The report, titled Change and the American Diet, showed that the vast majority (94%) of US consumers are willing to eat more fruit and vegetables, with six in ten (62%) saying they are “very” willing – however, the issue appears to be a lack of information about the environmental impacts of their food choices.

  • 70% of the individuals surveyed rarely or never discuss this issue, with almost two-thirds reporting that they have never been asked to eat more plant-based foods, and more than half rarely or never hear about the topic in the media.
  • Significantly, even though the majority believe that the production of meat contributes at least “a little” to global warming, Americans do not comprehend the connection between food and global warming.
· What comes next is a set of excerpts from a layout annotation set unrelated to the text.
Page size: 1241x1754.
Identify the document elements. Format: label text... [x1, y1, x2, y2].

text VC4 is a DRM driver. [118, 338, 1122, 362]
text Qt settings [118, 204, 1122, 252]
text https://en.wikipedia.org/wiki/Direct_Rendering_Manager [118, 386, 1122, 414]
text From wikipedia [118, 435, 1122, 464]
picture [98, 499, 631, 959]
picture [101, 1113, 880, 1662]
Over half of the respondents said they think the production of beef, pork, dairy, and/or poultry contribute to global warming at least “a little,” but only about one in four Americans (27%) think that beef contributes “a lot.”
  • Only 17% of Americans think the production of dairy contributes “a lot” to global warming. More than four in ten Americans think that beef does not contribute to global warming at all (23%) or do not know (20%). Furthermore, 23% think that dairy products do not contribute to global warming at all and 23% do not know.
Earth-Day_Infographic
Image: EarthDay.org

 

In addition to a lack of information, the perceived cost of vegan products hinders US consumers from trying more plant products. Half (49%) believe that a meal with a plant-based main course (fruit, vegetables, meat/dairy alternatives) is more expensive than a meat-based main course (beef, chicken, fish, etc.), while fewer think a plant-based main course is less expensive (14%). Over half (58%) said that plant-based foods are too expensive, but 63% would be willing to eat them in place of meat if the prices were lower than meat.